Ahead of their talks, Mr Juncker said the Withdrawal Agreement was not open for renegotiation.
“She knows that the commission is not prepared to reopen the issue,” he said.
But Downing Street insisted the EU must be prepared to shift its stance on the contentious Irish backstop to avoid a no-deal Brexit next month.
The Prime Minister’s spokesman said: “Leo Varadkar said that they want the UK to leave with a deal, Donald Tusk said earlier today their priority is avoiding no deal.
“The fact is that the deal that was on the table has been rejected by 230 votes.
“So if, as they state, they wish for us to leave with a deal, there are going to have to be changes made in order to address concerns which MPs have on the backstop.”

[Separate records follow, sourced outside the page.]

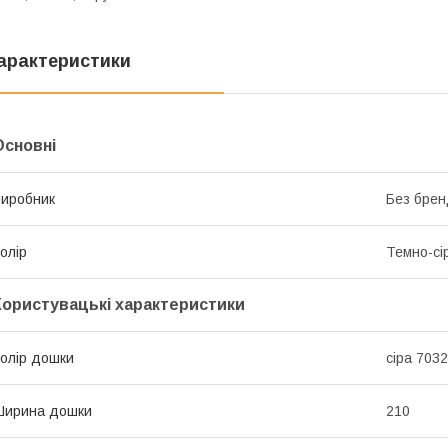
арактеристики
Основні
иробник
Без брен
олір
Темно-сі
Користувацькі характеристики
олір дошки
сіра 7032
Ширина дошки
210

Mr Varadkar – who will host Mrs May in Dublin on Friday – said that while he was “open to further discussions” with the UK Government, “the events in London and the instability in British politics in recent weeks demonstrates exactly why we need a legal guarantee and a solution that is operable, that we know will work and will last”.
While Mr Varadkar met the EU’s leaders, Mrs May held meetings with all five of the main Northern Irish parties at Stormont House in Belfast.
DUP leader Arlene Foster reiterated her position that “the backstop would undermine the economic and constitutional integrity of the United Kingdom”.
But Sinn Fein’s president Mary Lou McDonald said the backstop remained the “bottom line” and accused Mrs May of coming to Belfast with “no plan, no credibility and no honour”.